[Page-level text extractions]
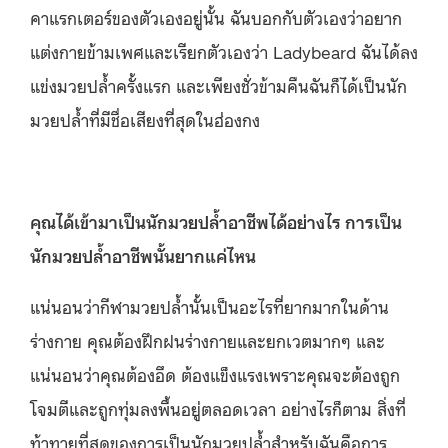
คาแรกเตอร์ของตัวเองอยู่นั้น ฉันบอกกับตัวเองว่าอยาก
แต่งกายข้ามเพศและเรียกตัวเองว่า Ladybeard ฉันได้ลง
แข่งมวยปล้ำครั้งแรก และเพียงชั่วข้ามคืนฉันก็ได้เป็นนัก
มวยปล้ำที่มีชื่อเสียงที่สุดในฮ่องกง
คุณได้เข้ามาเป็นนักมวยปล้ำอาชีพได้อย่างไร การเป็น
นักมวยปล้ำอาชีพนั้นยากแค่ไหน
แน่นอนว่ากีฬามวยปล้ำนั้นเป็นอะไรที่ยากมากในด้าน
ร่างกาย คุณต้องฝึกฝนร่างกายและยกเวตมากๆ และ
แน่นอนว่าคุณต้องอึด ต้องแข็งแรงเพราะคุณจะต้องถูก
โจมตีและถูกทุ่มลงพื้นอยู่ตลอดเวลา อย่างไรก็ตาม สิ่งที่
ท้าทายที่สุดของการเป็นนักมวยปล้ำสำหรับฉันคือการ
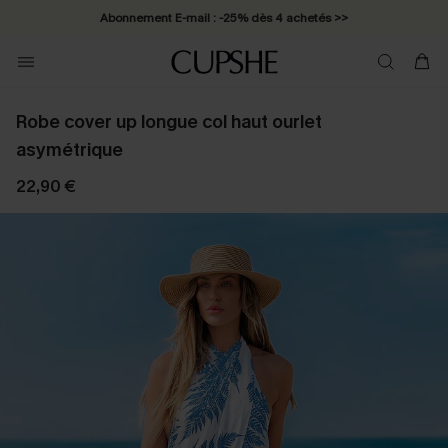
Abonnement E-mail : -25% dès 4 achetés >>
Robe cover up longue col haut ourlet
asymétrique
22,90 €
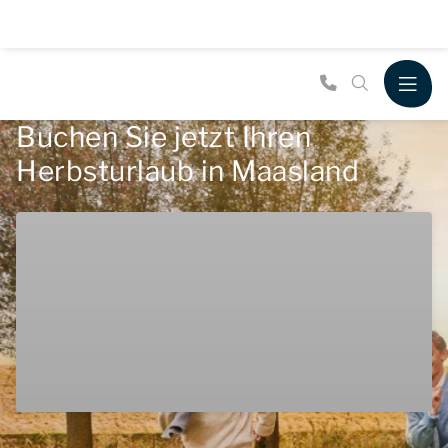
Buchen Sie jetzt Ihren
Herbsturlaub in Maasland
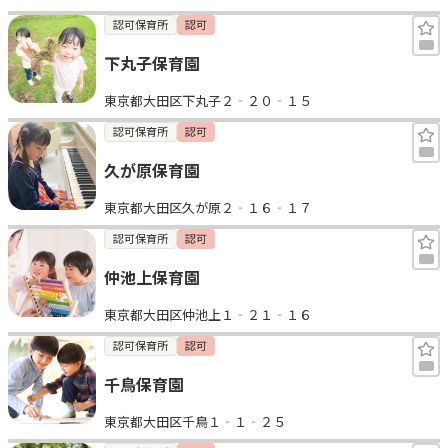
認可保育所
認可
下丸子保育園
東京都大田区下丸子２‐２０‐１５
認可保育所
認可
久が原保育園
東京都大田区久が原２‐１６‐１７
認可保育所
認可
仲池上保育園
東京都大田区仲池上１‐２１‐１６
認可保育所
認可
千鳥保育園
東京都大田区千鳥１‐１‐２５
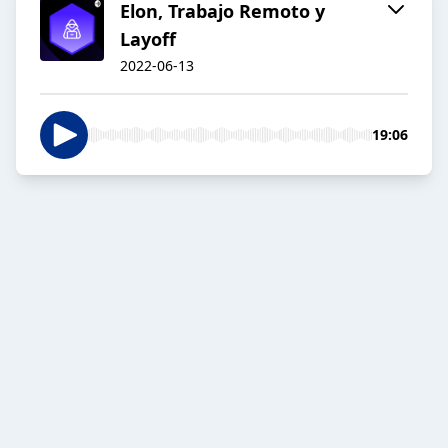
Elon, Trabajo Remoto y
Layoff
2022-06-13
19:06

YOUR ASSIGNMENT:
Quote precisely the lines of the data from the line containing "東京都大田区千鳥１‐１‐２５" through its final line, both included, excluding pictures.

RESULT FOR THIS EXERCISE:
東京都大田区千鳥１‐１‐２５
Elon, Trabajo Remoto y
Layoff
2022-06-13
19:06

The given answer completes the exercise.